Tuesday, November 29, 2011
Brad: Olive Garden really isn't the best... but it sure is good when it's free!
Stacy: HAHAHAHA, no doubt! Everything tastes better when it's free!
Brad: Man, I AM a Jew... just told a friend the same thing I told you and she said "Hey, you can't complain; it's free."
I said, "Watch me."
Stacy: LMFAO ROTF. I'm rubbing off on you
Brad: "Can you believe these bread sticks?! As cold and tough as my ex-husband! And this salad!

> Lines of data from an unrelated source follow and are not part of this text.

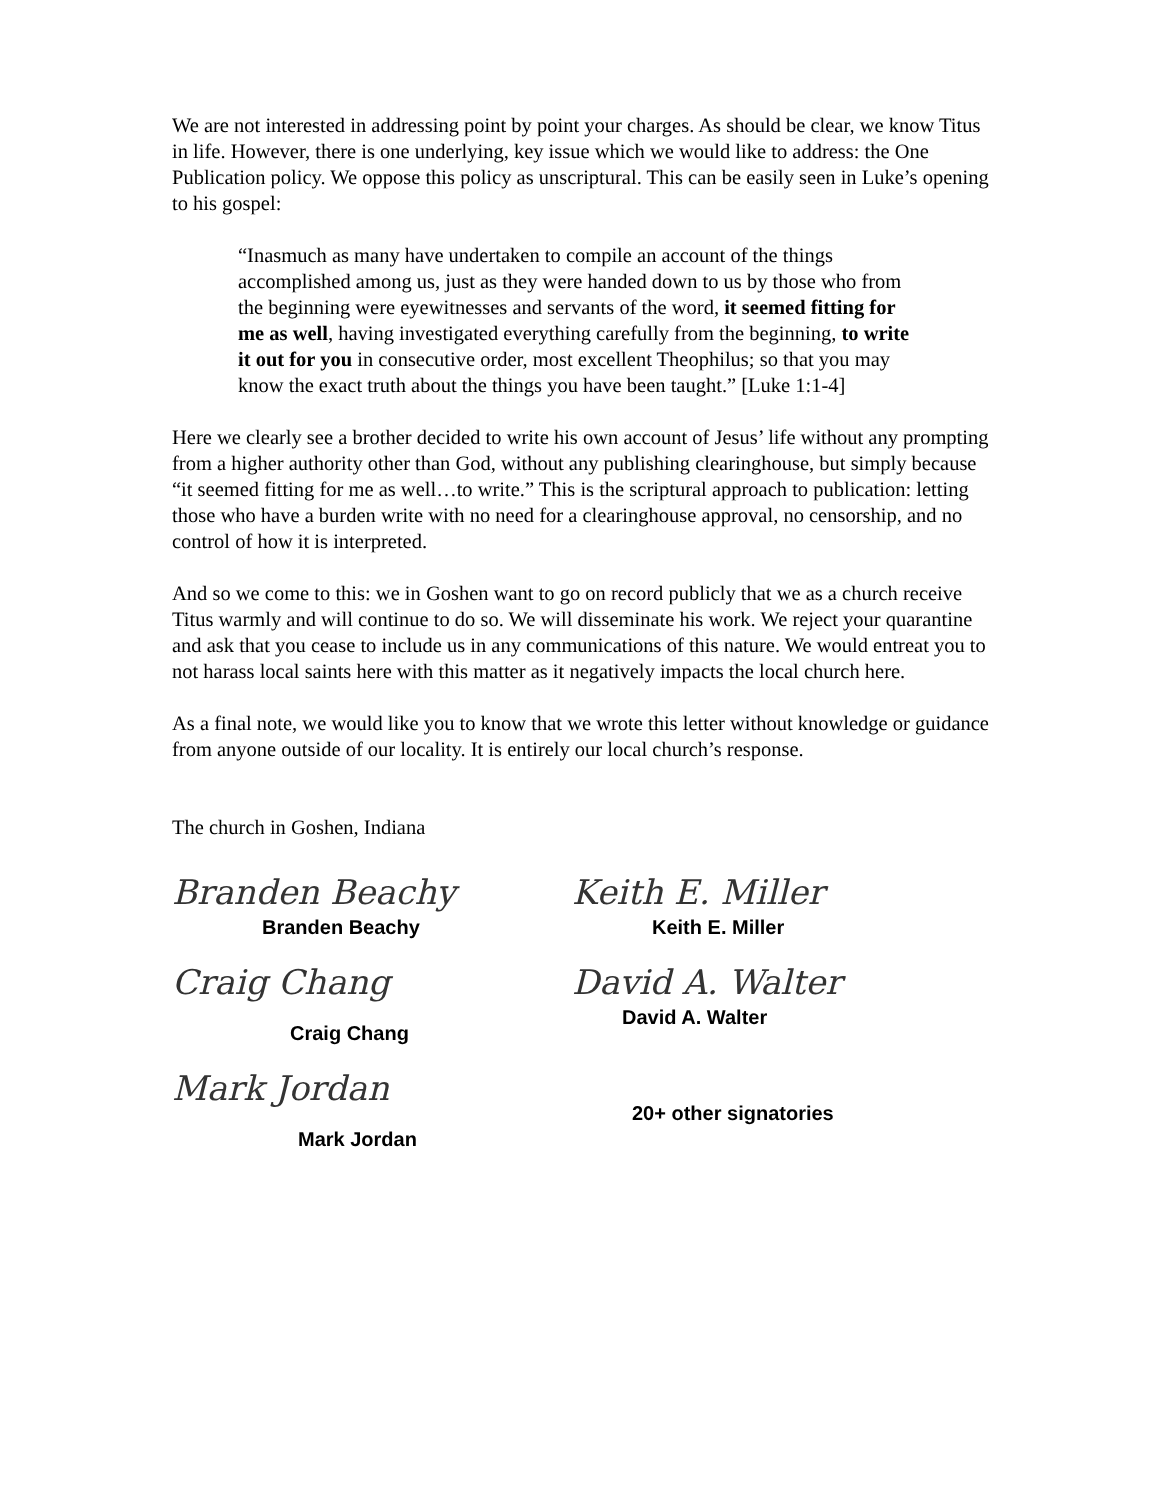We are not interested in addressing point by point your charges. As should be clear, we know Titus in life. However, there is one underlying, key issue which we would like to address: the One Publication policy. We oppose this policy as unscriptural. This can be easily seen in Luke’s opening to his gospel:
“Inasmuch as many have undertaken to compile an account of the things accomplished among us, just as they were handed down to us by those who from the beginning were eyewitnesses and servants of the word, it seemed fitting for me as well, having investigated everything carefully from the beginning, to write it out for you in consecutive order, most excellent Theophilus; so that you may know the exact truth about the things you have been taught.” [Luke 1:1-4]
Here we clearly see a brother decided to write his own account of Jesus’ life without any prompting from a higher authority other than God, without any publishing clearinghouse, but simply because “it seemed fitting for me as well…to write.” This is the scriptural approach to publication: letting those who have a burden write with no need for a clearinghouse approval, no censorship, and no control of how it is interpreted.
And so we come to this: we in Goshen want to go on record publicly that we as a church receive Titus warmly and will continue to do so. We will disseminate his work. We reject your quarantine and ask that you cease to include us in any communications of this nature. We would entreat you to not harass local saints here with this matter as it negatively impacts the local church here.
As a final note, we would like you to know that we wrote this letter without knowledge or guidance from anyone outside of our locality. It is entirely our local church’s response.
The church in Goshen, Indiana
Branden Beachy
Branden Beachy
Craig Chang
Craig Chang
Mark Jordan
Mark Jordan
Keith E. Miller
Keith E. Miller
David A. Walter
David A. Walter
20+ other signatories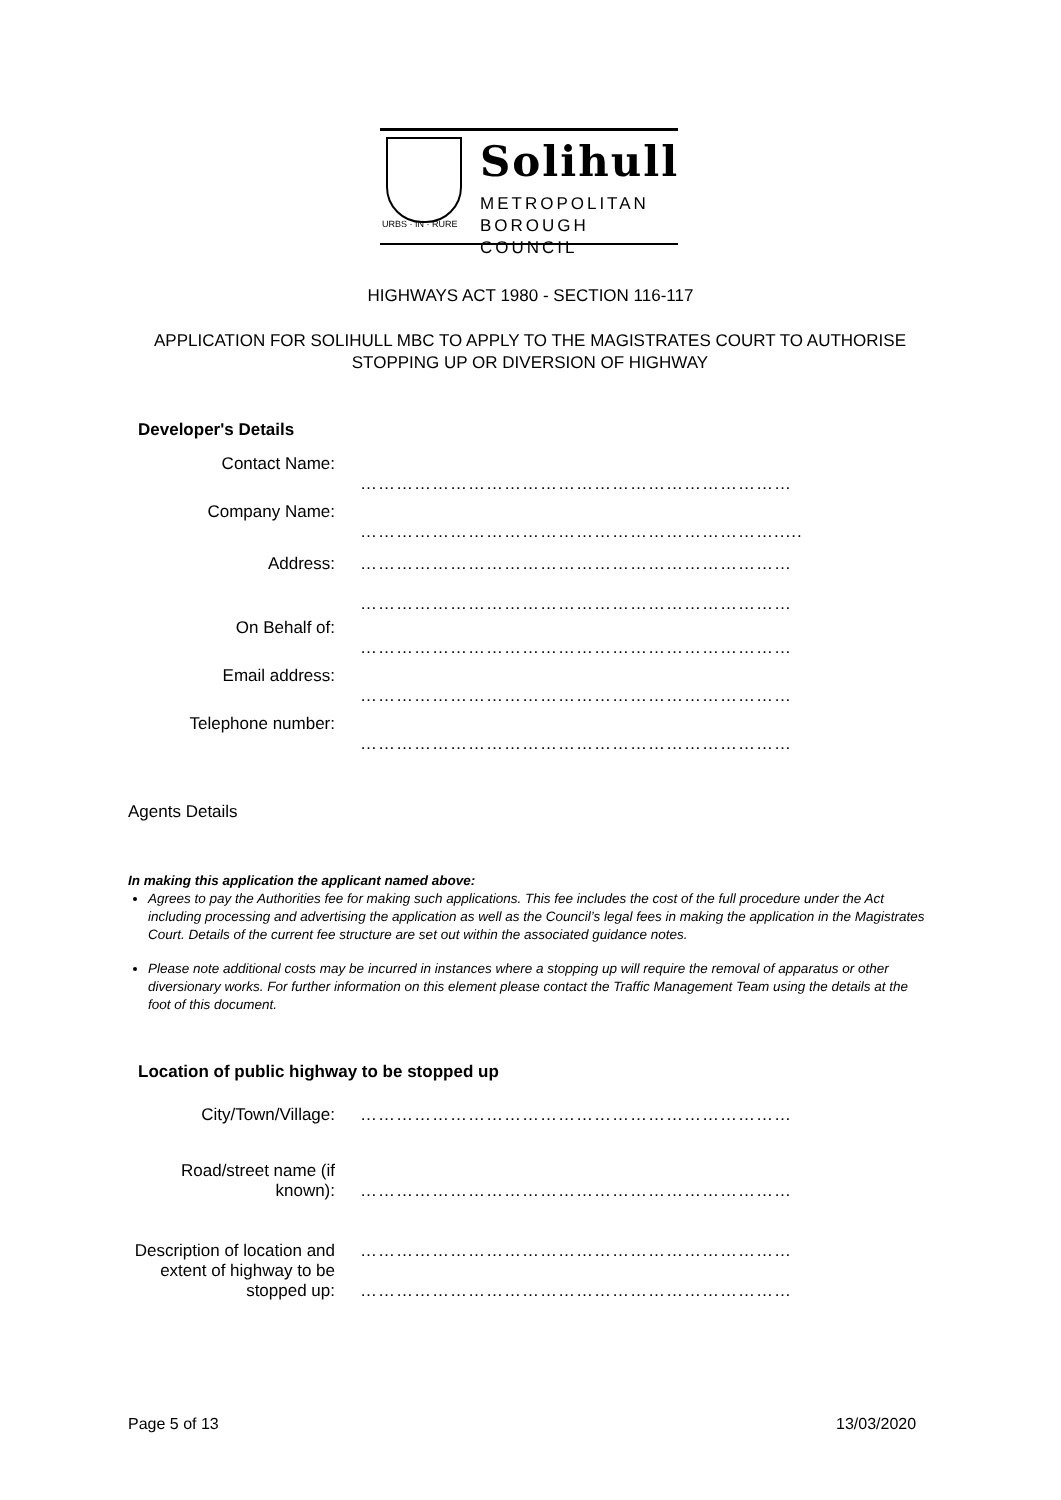Solihull
METROPOLITAN
BOROUGH COUNCIL
URBS · IN · RURE
HIGHWAYS ACT 1980 - SECTION 116-117
APPLICATION FOR SOLIHULL MBC TO APPLY TO THE MAGISTRATES COURT TO AUTHORISE STOPPING UP OR DIVERSION OF HIGHWAY
Developer's Details
| Contact Name: | ……………………………………………………………… |
| Company Name: | ……………………………………………………………..... |
| Address: | ……………………………………………………………… |
| | ……………………………………………………………… |
| On Behalf of: | ……………………………………………………………… |
| Email address: | ……………………………………………………………… |
| Telephone number: | ……………………………………………………………… |
Agents Details
In making this application the applicant named above:
Agrees to pay the Authorities fee for making such applications. This fee includes the cost of the full procedure under the Act including processing and advertising the application as well as the Council’s legal fees in making the application in the Magistrates Court. Details of the current fee structure are set out within the associated guidance notes.
Please note additional costs may be incurred in instances where a stopping up will require the removal of apparatus or other diversionary works. For further information on this element please contact the Traffic Management Team using the details at the foot of this document.
Location of public highway to be stopped up
| City/Town/Village: | ……………………………………………………………… |
| Road/street name (if known): | ……………………………………………………………… |
| Description of location and extent of highway to be stopped up: | ……………………………………………………………… ……………………………………………………………… |
Page 5 of 13 13/03/2020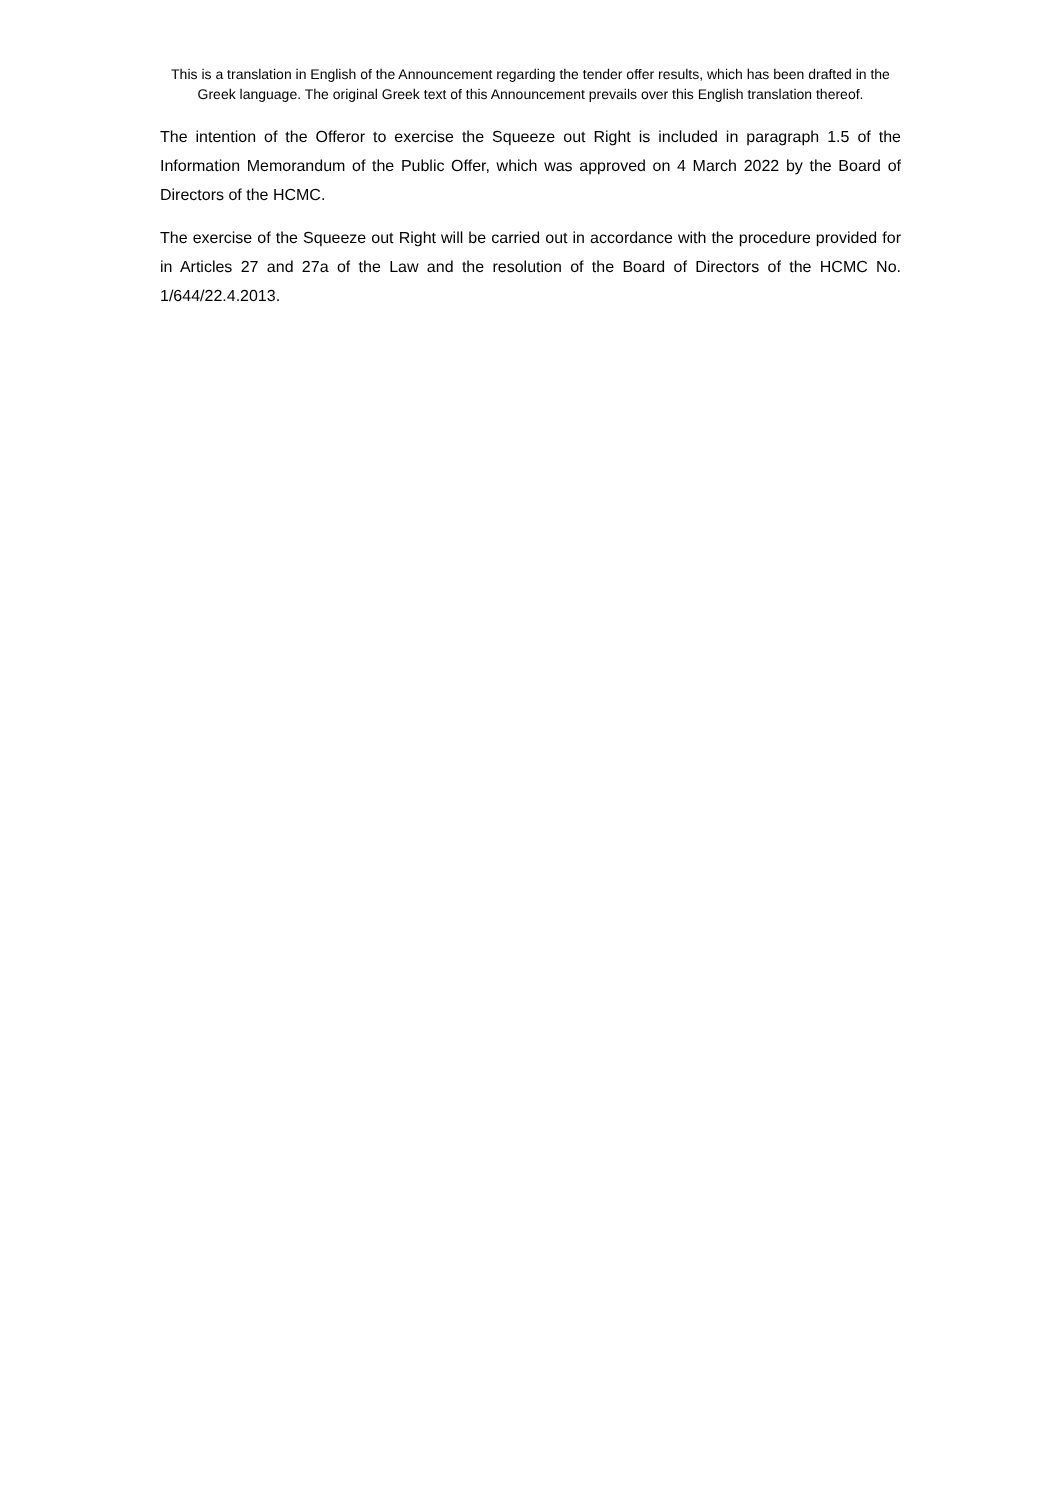This is a translation in English of the Announcement regarding the tender offer results, which has been drafted in the Greek language. The original Greek text of this Announcement prevails over this English translation thereof.
The intention of the Offeror to exercise the Squeeze out Right is included in paragraph 1.5 of the Information Memorandum of the Public Offer, which was approved on 4 March 2022 by the Board of Directors of the HCMC.
The exercise of the Squeeze out Right will be carried out in accordance with the procedure provided for in Articles 27 and 27a of the Law and the resolution of the Board of Directors of the HCMC No. 1/644/22.4.2013.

Yeesh!
It's 50% fekokteh onions!"
Stacy: OMFG ... how long did it take you to figure out a spelling for "fekokteh"? Fakakta.
Brad: LOL!!! I thank Google... I searched "yiddish fucking"... with the adult filter ON, thank you very much.
Stacy: LMFAOROTF... OMG, I might just pee a little
Brad: I want Yiddish "fucking", not "Yiddish fucking"! Oy vey!
(I have a little old Jewish man accent in my head right now)
Stacy: Oh, Brad.... stoooooop! I'm going to peeeeeeee!
Brad: OMG, that is the fastest onions have ever acted! O_O I got some gas BAD! About to toot my dook-horn
aka butt trumpet! Seriously... the salad was about 50% onions.
Stacy: Butt TUBA more like it.
Brad: HEY!!! ......... shaddap. At least I got a nice, deep, baritone bellow and not a fruity gay little piccolo tweet.
Stacy: OMG piccolo farts! I'm totally using that!
Brad: Piccolo Butt= *chirp* "What was that?!" "..... bird."
Me= *ahWOOOOOGAH* "What was THAT?!" "Ships are coming in."
Stacy: LOL! On the drive to work... dude... I smoked myself out. It was baaad. I don't even know what I ate! I thought it was a little poot... it assaulted my nasel passages with such a vengence... I almost had to apologize ... to myself...
Brad: ROFLMAO!!!!!!! Stop it! You're gonna make me clear out the office!